Forbidden Utah: A Satiric Revue (Wasatch Theatre Company)
Presented by the Wasatch Theatre Company, which has its home at The Gateway, Forbidden Utah offers some strong moments in a cabaret show of song-and-dance parodies that spoof the Utah theatrical scene along with some of the state’s politics. Fortunately, those successful moments rescue some wobbly bits that do not work as effective satire,
There are numbers poking fun at the safe conventions of Hale Theatre and Tuachan Center for the Arts, the avalanche of white actors and performers who audition for roles that are intended to represent culturally diverse characters and the unquenchable thirst for the musical Joseph and the Amazing Technicolor Dreamcoat. There is a brutal stinging yet effective reference to the discovery of the Pioneer Theatre Company’s former managing director who was caught falsifying his credentials on his CV. Yet, some of the numbers seem less effective satirically. One number is built solely on the fact that Plan-B Theatre’s shows always run 90 minutes (not true): Five thousand, four hundred seconds, as adapted from the song Seasons of Love from the musical Rent. And, that’s the entire song.
The best moment comes through regarding Utah Governor Spencer Cox’s handling of the drought and pandemic. Hey, Big Spencer, based on Sweet Charity’s Big Spender. Directed by George Plautz with music and choreography directed by Melody Baugh, the show features Valerie Ahanonu, Baugh, Plautz, Sallie Cooper, Jim Dale and Daniel Torrance.
The Diaries of Romeo & Juliet (Renaissance Now Theatre and Film)
Directed by Kathy Curtiss, this production features an excerpt from the full 90-minute production that bas been seen elsewhere in Utah this year. The Shakespeare classic is amenable to numerous treatments recently, such as SONDERimmersive’s character-driven treatment Through Yonder Window.

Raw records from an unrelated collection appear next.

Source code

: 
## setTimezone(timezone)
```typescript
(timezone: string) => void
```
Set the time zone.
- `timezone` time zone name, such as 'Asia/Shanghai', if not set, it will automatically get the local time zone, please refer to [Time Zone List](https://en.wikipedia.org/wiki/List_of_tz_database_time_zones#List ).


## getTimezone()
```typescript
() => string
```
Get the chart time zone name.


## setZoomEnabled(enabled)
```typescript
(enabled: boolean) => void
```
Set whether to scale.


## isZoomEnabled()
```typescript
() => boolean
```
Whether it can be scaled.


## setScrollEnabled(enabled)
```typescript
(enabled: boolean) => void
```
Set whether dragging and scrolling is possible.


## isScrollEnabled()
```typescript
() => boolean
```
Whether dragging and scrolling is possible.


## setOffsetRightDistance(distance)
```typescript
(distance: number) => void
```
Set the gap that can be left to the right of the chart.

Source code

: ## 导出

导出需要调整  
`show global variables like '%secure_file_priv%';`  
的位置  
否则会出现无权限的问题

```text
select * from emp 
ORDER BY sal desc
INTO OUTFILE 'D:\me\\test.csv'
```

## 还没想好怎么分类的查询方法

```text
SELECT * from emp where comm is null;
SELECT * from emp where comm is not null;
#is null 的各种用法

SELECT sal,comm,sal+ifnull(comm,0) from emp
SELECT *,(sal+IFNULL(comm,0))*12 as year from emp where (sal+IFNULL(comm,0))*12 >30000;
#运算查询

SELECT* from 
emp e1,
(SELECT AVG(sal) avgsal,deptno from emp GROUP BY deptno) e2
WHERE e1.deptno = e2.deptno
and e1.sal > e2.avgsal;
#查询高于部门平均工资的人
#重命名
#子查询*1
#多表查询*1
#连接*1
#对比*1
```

The first half, as presented at Fringe, blends quite well the language of the original with contemporary diction and syntax. The story morphs nicely with elements of organized crime, the priest transformed into a neighborhood beat police officer (as well as pharmacist) and gender fluid character representations (Peter as the nanny). Can love withstand not only the societal conventions arising from class status and family reputation but also the dynamics of street life, partying and enforcement of traditional identities. Likewise, Mercutio’s own sexual paradoxes and dilemmas, as subtle as they might be in the original, are pushed just a bit with measured nuance in this modern take. The cast is convincing in making this classic immediately accessible to audiences who might be quite pleased to discover they can relate to centuries-old classics in their own millennial perspectives.